Gives nod to allow trading of govt securities to BO accountholders, meaning about 25 lakh people can invest in Treasury Bills and Treasury Bonds that are until now traded by banks, NBFIs, insurers and corporations
The country’s moribund secondary bond market got a shot in the arm after the securities regulator on Sunday allowed treasury bonds to be traded through the beneficiary owner’s (BO) accounts.
The instructions have been dispatched to resolve all legal issues within the next week.
The decision came at a tripartite meeting, which was presided over by Shaikh Shamsuddin Ahmed, a commissioner of the Bangladesh Securities and Exchange Commission. Officials from the finance ministry, the Bangladesh Bank, the twin bourses and the Central Depository Bangladesh Limited (CDBL) were present at the meeting held at the DSE Bhaban in the capital.
The securities regulator is trying to get the general public to be able to trade treasury bonds of maturities of two, five, 10, 15 and 20 years and treasury bills (T-Bills) of maturities of 91, 182 and 364 days in the secondary market.

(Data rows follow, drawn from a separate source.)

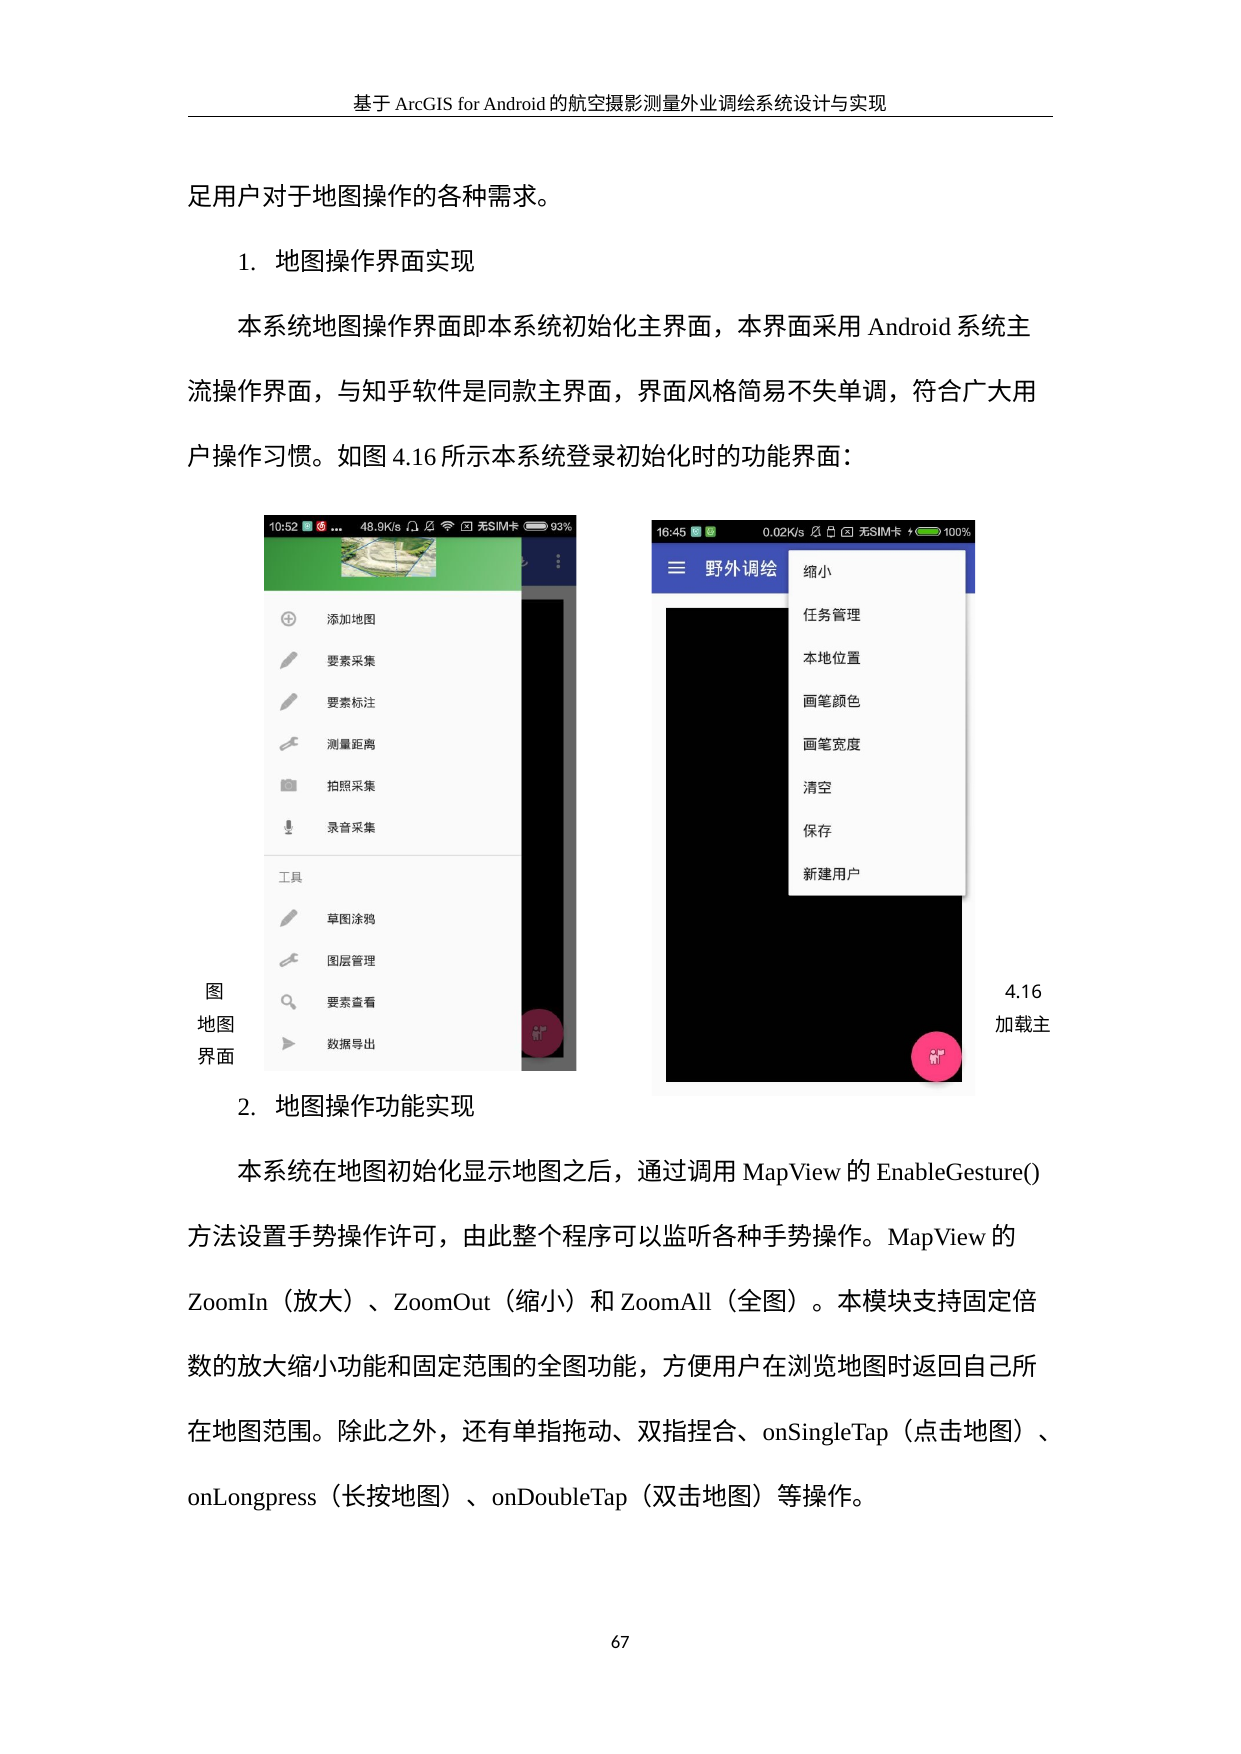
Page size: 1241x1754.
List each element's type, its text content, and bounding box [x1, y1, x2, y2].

picture [651, 520, 976, 1096]
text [187, 162, 1053, 227]
picture [264, 515, 577, 1071]
list 地图操作界面实现 [237, 227, 1053, 292]
text 本系统地图操作界面即本系统初始化主界面，本界面采用Android系统主流操作界面，与知乎软件是同款主界面，界面风格简易不失单调，符合广大用户操作习惯。如图4.16所示本系统登录初始化时的功能界面： [187, 292, 1053, 487]
text 本系统在地图初始化显示地图之后，通过调用MapView的EnableGesture()方法设置手势操作许可，由此整个程序可以监听各种手势操作。MapView的ZoomIn（放大）、ZoomOut（缩小）和ZoomAll（全图）。本模块支持固定倍数的放大缩小功能和固定范围的全图功能，方便用户在浏览地图时返回自己所在地图范围。除此之外，还有单指拖动、双指捏合、onSingleTap（点击地图）、onLongpress（长按地图）、onDoubleTap（双击地图）等操作。 [187, 1137, 1053, 1527]
text 图4.16地图加载主界面 [976, 974, 1053, 1072]
text 图4.16地图加载主界面 [187, 974, 651, 1072]
list 地图操作功能实现 [237, 1072, 1053, 1137]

T-Bills are free of credit risks and tradable in the secondary market. In fiscal 2017-18, T-Bills worth $7 billion were issued. The cut-off yield for T-Bills increased by approximately 5 per cent in fiscal 2017-18 from a year earlier.

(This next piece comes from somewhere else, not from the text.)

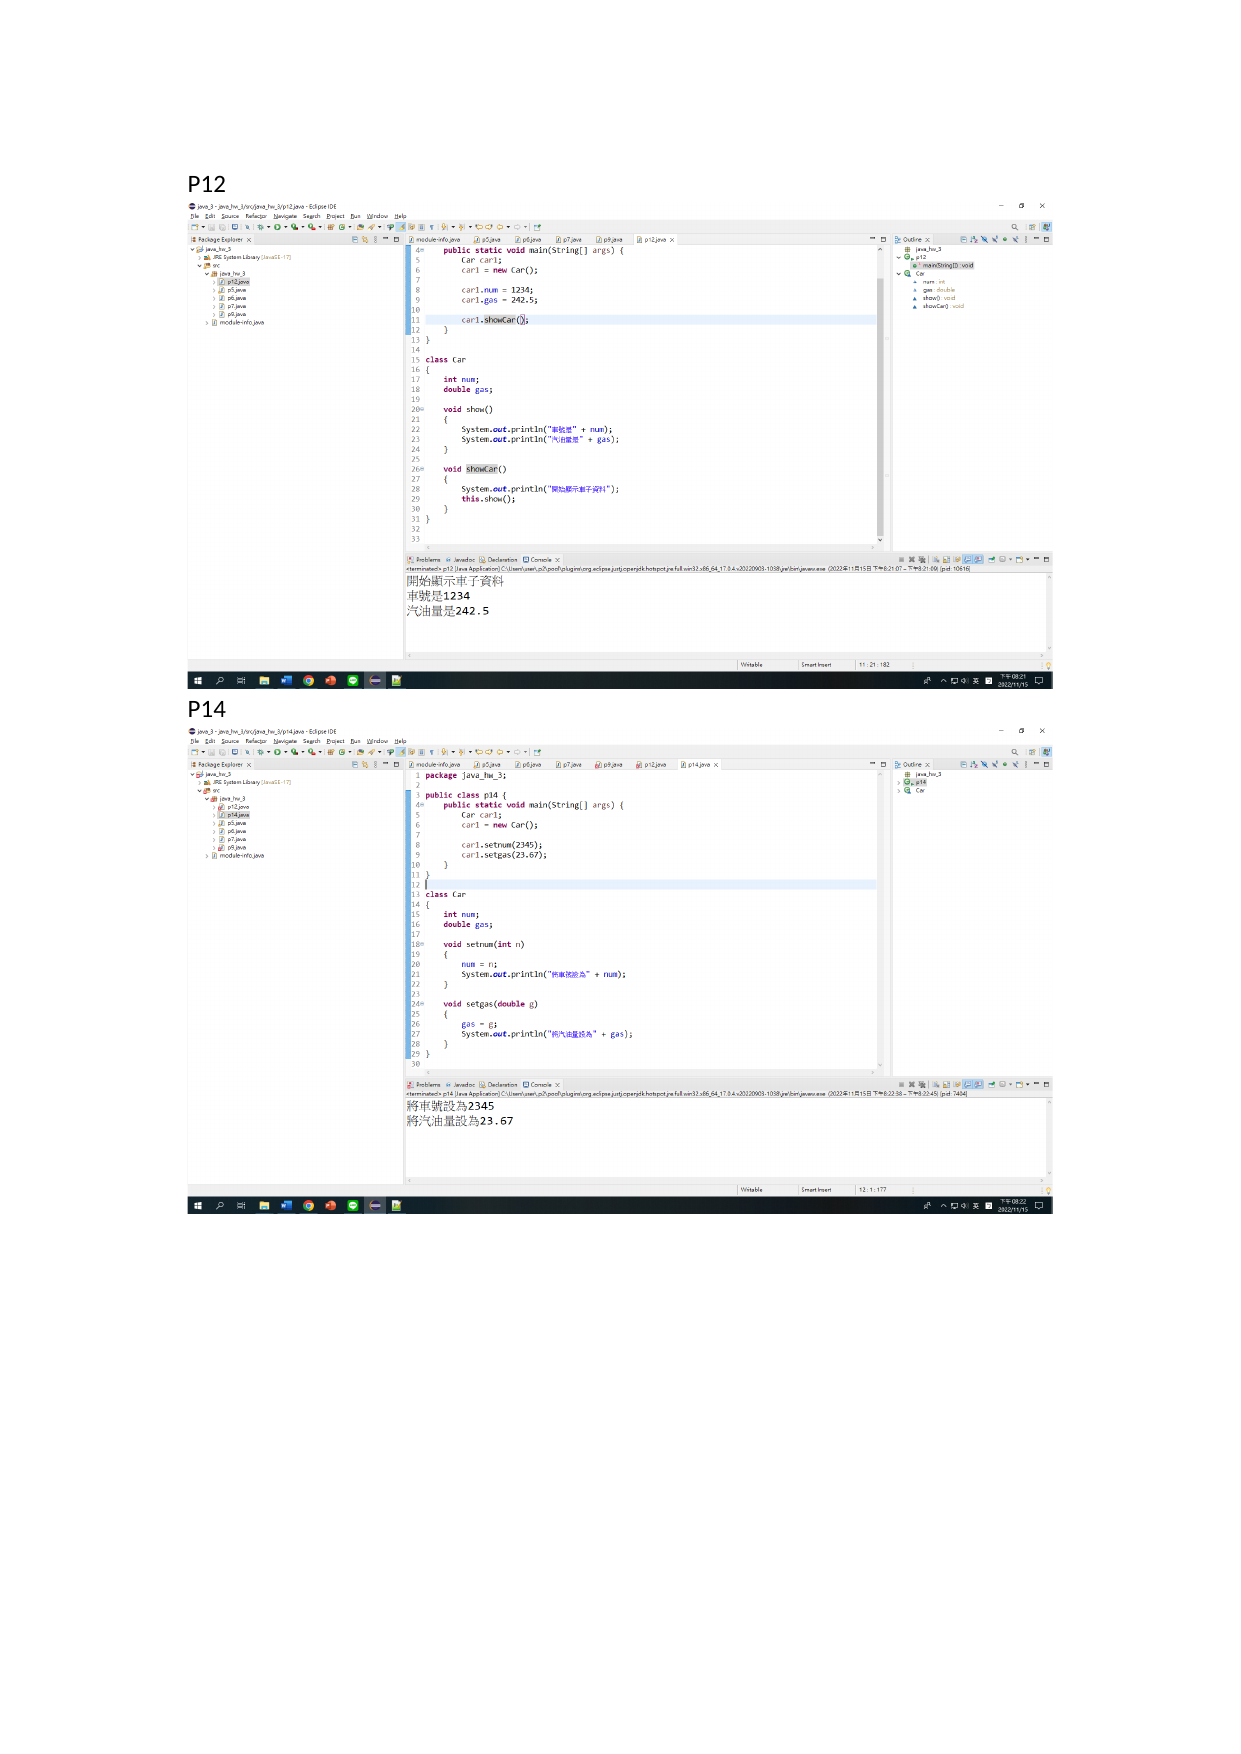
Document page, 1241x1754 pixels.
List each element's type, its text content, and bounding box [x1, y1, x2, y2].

Only the primary dealers can submit bids in the auctions. At present, 20 banks are performing as PDs;
the other institutions and individuals can submit bids in the auction but through the PDs.
Currently, 221 T-bonds are listed at Dhaka bourse, and they are mainly purchased by banks, non-bank financial institutions, insurance companies and corporations.

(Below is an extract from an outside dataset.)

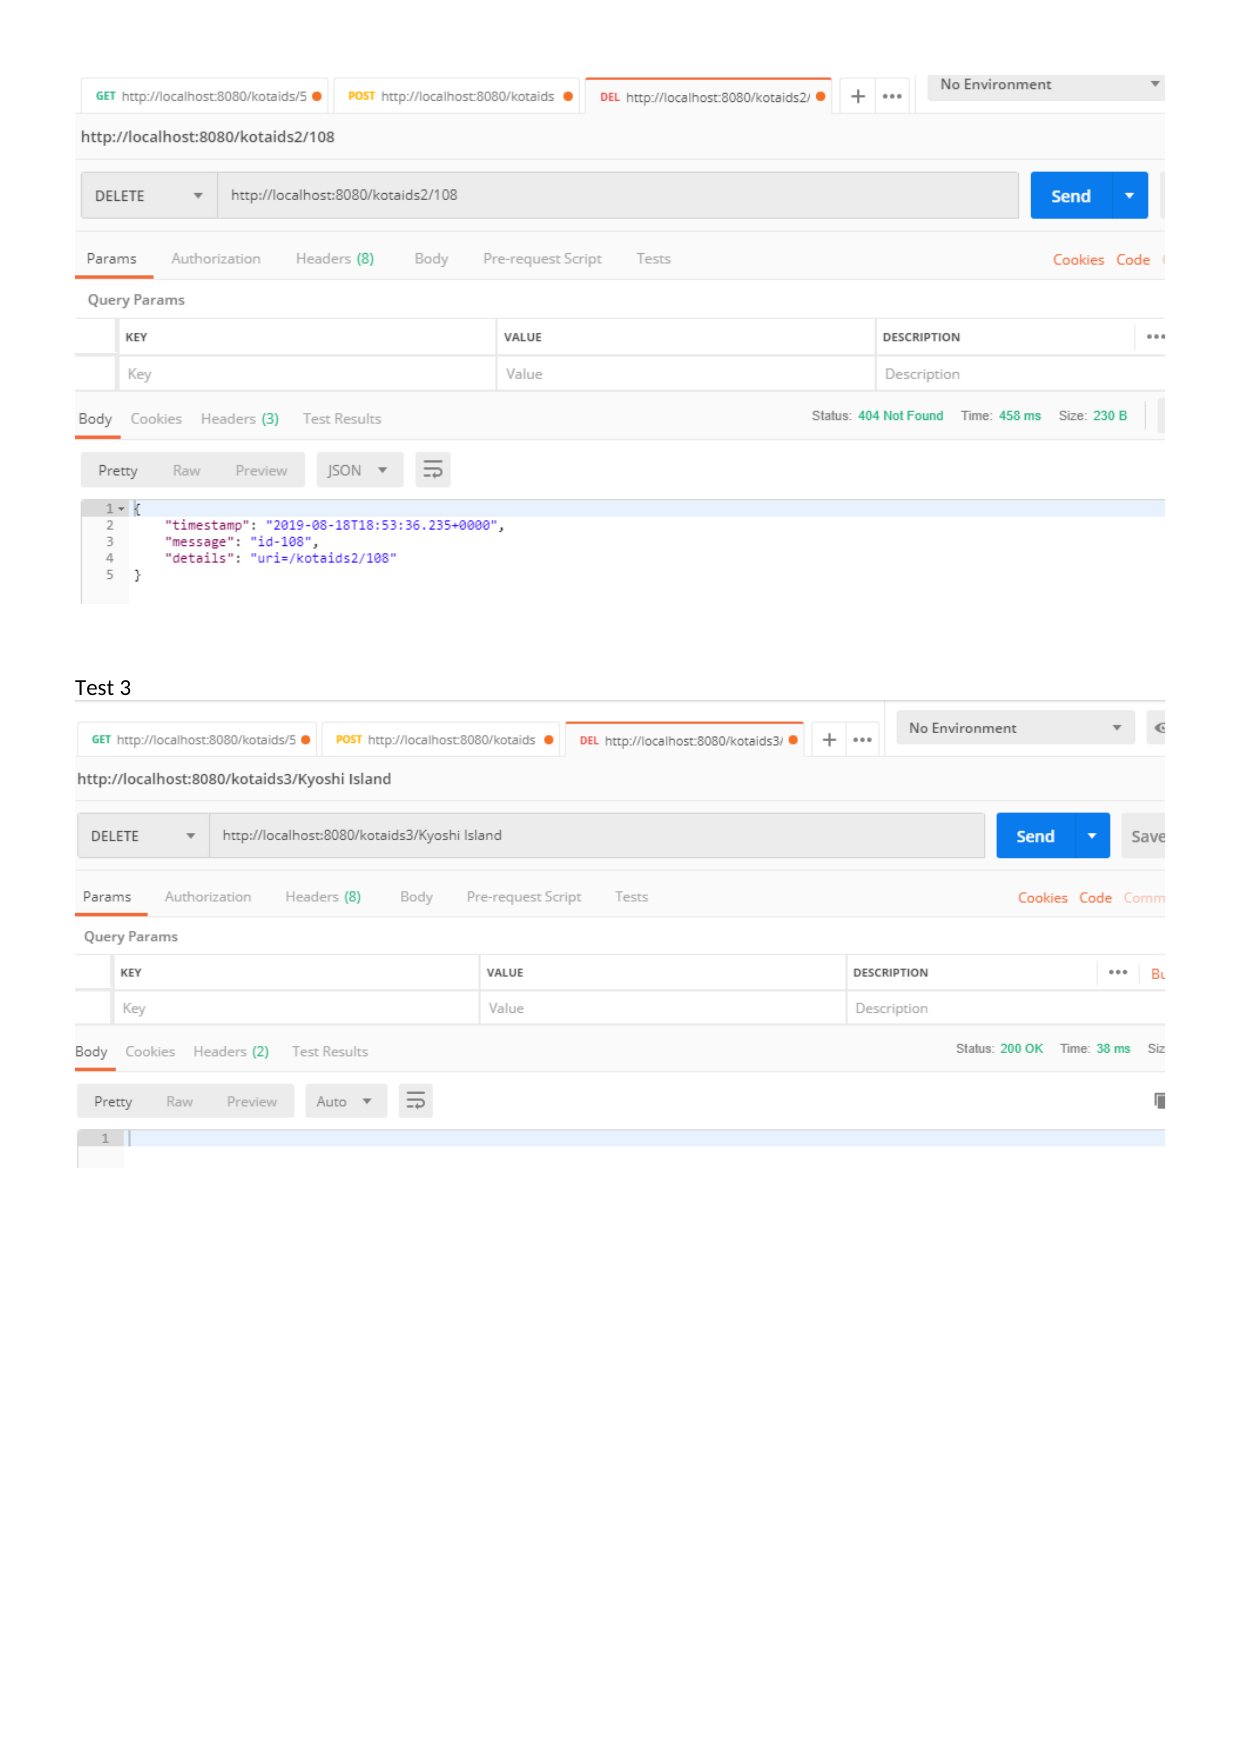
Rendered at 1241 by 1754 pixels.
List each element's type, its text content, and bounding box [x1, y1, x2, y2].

text Test 3 [75, 673, 1165, 700]
picture [75, 75, 1166, 604]
picture [75, 700, 1166, 1168]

In Bangladesh, there is no secondary market activity of the bonds and it makes the bond market almost non-functional.
“As a result, about 25 lakh people will have the opportunity to get involved with it,” Ahmed said.
A flourishing bond market will open up new scope and opportunities for financing mega projects in public and private sectors, he said quoting Finance Minister AHM Mustafa Kamal.
The BSEC move would now go some way towards achieving that, Ahmed said.
“I welcome this move,” said Abu Ahmed, an honorary professor of the Dhaka University’s economics department.
But there should be specific directives for introducing a secondary bond market where government-sponsored bonds can be traded.
This will encourage the private sector to issue more bonds for raising capital for long-term investment, he added.
A total of 221 treasury bonds are listed on the stock exchange. Treasury bonds of five, 10 and 15 years of tenure began to be listed on the Dhaka bourse from 2005.
The BSEC arrived at the decision based on the 13 recommendations made by a tripartite committee to facilitate the trading of government securities in the secondary market of the stock exchanges.
The nine-member committee is headed by Khurshid Alam, general manager of the BB’s debt management department, and comprises of officials of the BSEC and the Dhaka Stock Exchange.
The committee suggested that the government provide policy support to engage non-resident Bangladeshis in the country’s bond market and give fiscal support for the investors for the development of the secondary bond market.
The vibrant trading of government securities in the secondary market will create price discovery and ultimately would reduce the cost of government borrowings as it will reduce the dependency on high interest-bearing the national saving certificate (NSC).
Besides, this will increase the capacity of supplying credit to the private sector.
“It will not be possible to achieve the development goals depending only on bank financing,” a committee member told Dhaka Tribune requesting anonymity.